With interest rates still at or near historic lows, now is a good time to take a look at dividend stocks. That's a space in which you may be able to earn bountiful income and capital gains to boot.
When considering dividend stocks, you would do well to search for ones that have room to increase their dividends. MarketWatch columnist Philip van Doorn
has put together such a list, based on cash flow yield.
Such a yield is calculated by dividing cash flow per share by the share price. "If the resulting figure is higher than the dividend, the company has headroom to increase the dividend," van Doorn writes.
Using free-cash flow estimates for 2015 and actual cash flow from the past 12 months, he created a list of the S&P 500 stocks with the highest dividends that have room to increase those dividends.
The tally includes Windstream Holdings, Mattel, CenturyLink, AT&T, Frontier Communications, Verizon Communications, Plum Creek Timber, GameStop, Seagate Technology and Garmin.
As for Verizon, Morningstar analyst Michael Hodel
has words of praise, though it's trading above its fair value of $45 per share.
"Verizon has focused relentlessly on network quality over the years, cementing its reputation with customers and its position as the premier U.S. carrier in terms of customer loyalty and profitability," he writes on Morningstar.com.

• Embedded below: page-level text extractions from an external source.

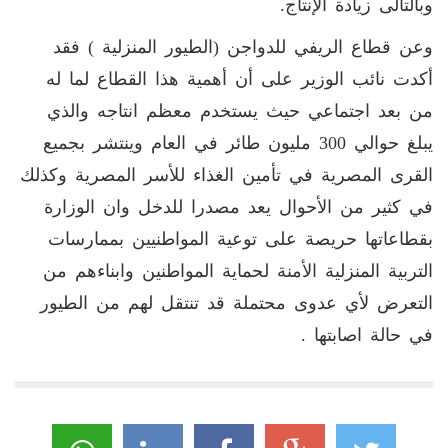
وبالتالى زيادة الإنتاج.
وعن قطاع الريفي للدواجن (الطيور المنزلية ) فقد
أكدت نائب الوزير على أن أهمية هذا القطاع لما له
من بعد اجتماعي حيث يستخدم معظم انتاجه والذي
يبلغ حوالي 300 مليون طائر في العام وينتشر بجميع
القرى المصرية في تأمين الغذاء للأسر المصرية وكذلك
في كثير من الأحوال يعد مصدرا للدخل وان الوزارة
بقطاعاتها حريصة على توعية المواطنيين بممارسات
التربية المنزلية الأمنة لحماية المواطنين وابناءهم من
التعرض لأي عدوى محتملة قد تنتقل لهم من الطيور
في حالة اصابتها .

"This position has enabled the firm to weather increased competitive intensity well despite reacting slowly. Verizon Wireless is a good business, and the best of the U.S. carriers."
When it comes to AT&T, S&P Capital IQ Equity analyst Angelo Zino
has a four-star (out of five) buy rating. "Our buy recommendation primarily reflects valuation and belief that subscriber growth will remain healthy, partially offset by our concerns about increasing competitive pressures," he writes in a report.